Thursday 30 January 2014

Helpful comments

A few comments have been posted on our blog. Apologies we are a bit slow with our reaction: We have been so absorbed by our hunt for contact details (see earlier post) and the launch of our survey with evaluation stakeholders - that we sort of lost sight of the useful comments which have appeared.

Rick Davies has shared a reference – thank you! – and directed us to an interesting blog posting on the question whether evaluations must fulfil certain quality standards to produce positive effects. The comments appear when you click on the titles “Inception” and “Evaluations identified for the first coding round” below.

Carol Miller (under “Soon to come: QCA conditions”) hopes we will look at evaluation processes in terms of how they contribute to empowerment of key stakeholders. Empowerment of stakeholders is indeed among the effects we intend to measure. By the way, our model for QCA will be published here - on this blog - with our final inception report, by March 2014. A couple of updates will be posted before that date.

One caveat: this project is not a huge piece of original research – it is a review of evaluation reports that is enriched by some primary data collection on evaluation effects, chiefly through a short web-based survey with four types of evaluation stakeholders – evaluators, people who commission evaluations, people who have implemented the interventions evaluated, and representatives of organisations that have funded the interventions. (We realise these categories sometimes overlap.) So, we won’t go into the fine detail of every possible evaluation effect. But we are confident we can find some interesting contours.

Thursday 23 January 2014

Message from DfID to the survey participants

This week we have sent out our web-based survey. Our DFID counterparts, Zoe Stephenson and Clare McCrum, are sharing this message, to encourage prospective respondents to respond to our request to engage with the survey:

This piece of work is a review of VAWG evaluations, commissioned by DFID’s Evaluation Department.  It’s a really interesting piece of work exploring what makes evaluations effective/influential. The consultants have identified about 70 VAWG evaluations to explore and they will be using QCA (Qualitative Comparative Analysis) and process tracing to explore the factors that influence whether the evaluations were used/useful.  Doing this depends on seeking the views of some key stakeholders who were involved in the evaluations – ideally the commissioner, the evaluator and someone involved with the programme’s implementation.


The work is funded by DFID and the engagement of those who have received the survey would be greatly appreciated by us. It is important for a large number of persons to participate in the survey - otherwise we may have to remove some evaluations from the set that the researchers work on and that would be a shame. The larger the set the better!
#####
- [WORK REQUEST 1]
In the records, substitute "270" for "262" in the part that opens with the line containing "[18, 28, 262, 480] [182, 29, 211, 62]" and closes with the line containing "striped shirt on a man", then give those lines back with nothing else altered.
The text and the records were taken from unrelated sources.

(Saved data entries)
#####
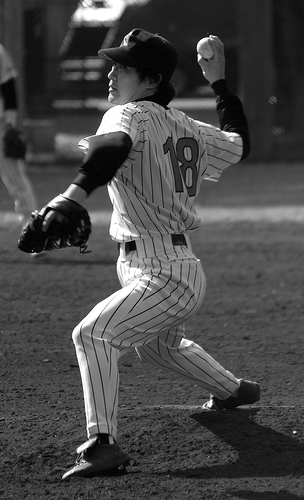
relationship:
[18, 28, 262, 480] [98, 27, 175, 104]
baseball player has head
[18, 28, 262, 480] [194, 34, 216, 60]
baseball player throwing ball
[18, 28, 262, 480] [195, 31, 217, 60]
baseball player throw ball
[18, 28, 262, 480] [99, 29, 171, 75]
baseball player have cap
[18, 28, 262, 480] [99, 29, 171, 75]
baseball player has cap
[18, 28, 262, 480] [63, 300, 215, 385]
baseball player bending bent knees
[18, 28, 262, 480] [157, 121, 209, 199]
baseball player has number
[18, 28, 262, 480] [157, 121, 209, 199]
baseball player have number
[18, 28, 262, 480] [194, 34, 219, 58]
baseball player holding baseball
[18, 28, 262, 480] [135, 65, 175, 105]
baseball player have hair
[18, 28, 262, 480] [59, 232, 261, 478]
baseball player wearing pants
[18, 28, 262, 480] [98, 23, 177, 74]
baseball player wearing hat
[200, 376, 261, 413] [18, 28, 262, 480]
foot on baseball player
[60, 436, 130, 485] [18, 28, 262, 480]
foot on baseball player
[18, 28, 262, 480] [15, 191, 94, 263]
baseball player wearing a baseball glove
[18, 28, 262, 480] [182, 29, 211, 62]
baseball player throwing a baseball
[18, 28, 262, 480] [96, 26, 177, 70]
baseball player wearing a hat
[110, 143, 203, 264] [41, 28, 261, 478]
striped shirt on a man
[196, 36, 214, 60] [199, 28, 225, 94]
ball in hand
#####
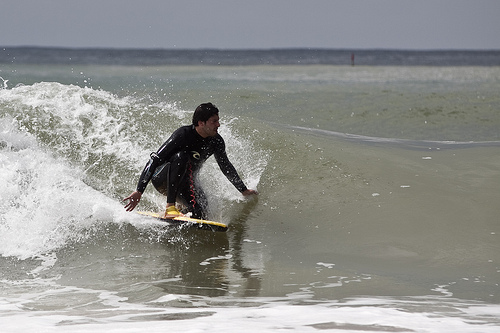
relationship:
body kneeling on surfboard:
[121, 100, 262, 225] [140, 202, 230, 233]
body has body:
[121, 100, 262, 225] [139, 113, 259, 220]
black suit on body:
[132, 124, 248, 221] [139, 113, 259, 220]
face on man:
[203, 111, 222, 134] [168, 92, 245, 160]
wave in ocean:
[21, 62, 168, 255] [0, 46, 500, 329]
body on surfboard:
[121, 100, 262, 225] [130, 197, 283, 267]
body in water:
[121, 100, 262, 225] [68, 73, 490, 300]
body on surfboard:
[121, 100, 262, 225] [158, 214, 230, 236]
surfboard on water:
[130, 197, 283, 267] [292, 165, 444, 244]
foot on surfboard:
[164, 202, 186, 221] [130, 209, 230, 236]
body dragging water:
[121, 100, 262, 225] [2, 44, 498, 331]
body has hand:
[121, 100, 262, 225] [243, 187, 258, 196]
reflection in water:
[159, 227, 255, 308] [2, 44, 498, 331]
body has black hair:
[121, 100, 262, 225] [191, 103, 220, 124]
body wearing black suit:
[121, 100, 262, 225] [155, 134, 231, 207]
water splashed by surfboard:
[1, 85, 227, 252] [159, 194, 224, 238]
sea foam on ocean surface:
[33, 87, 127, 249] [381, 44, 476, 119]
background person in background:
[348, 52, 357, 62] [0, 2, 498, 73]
#####
- [WORK REQUEST 2]
Does each statement below agree with the blog posts? Answer yes or no for each, quoting the words of the blog posts that decide it.
(a) The model for QCA is to be published on the blog with the final inception report by March 2014.
(b) The consultants have identified about 100 VAWG evaluations to explore.
(c) The web-based survey is aimed at four types of evaluation stakeholders.

- [RESULT 1]
[18, 28, 270, 480] [182, 29, 211, 62]
baseball player throwing a baseball
[18, 28, 270, 480] [96, 26, 177, 70]
baseball player wearing a hat
[110, 143, 203, 264] [41, 28, 261, 478]
striped shirt on a man

- [RESULT 2]
(a) Yes: "our model for QCA will be published here - on this blog - with our final inception report, by March 2014."
(b) No: "The consultants have identified about 70 VAWG evaluations to explore"
(c) Yes: "a short web-based survey with four types of evaluation stakeholders"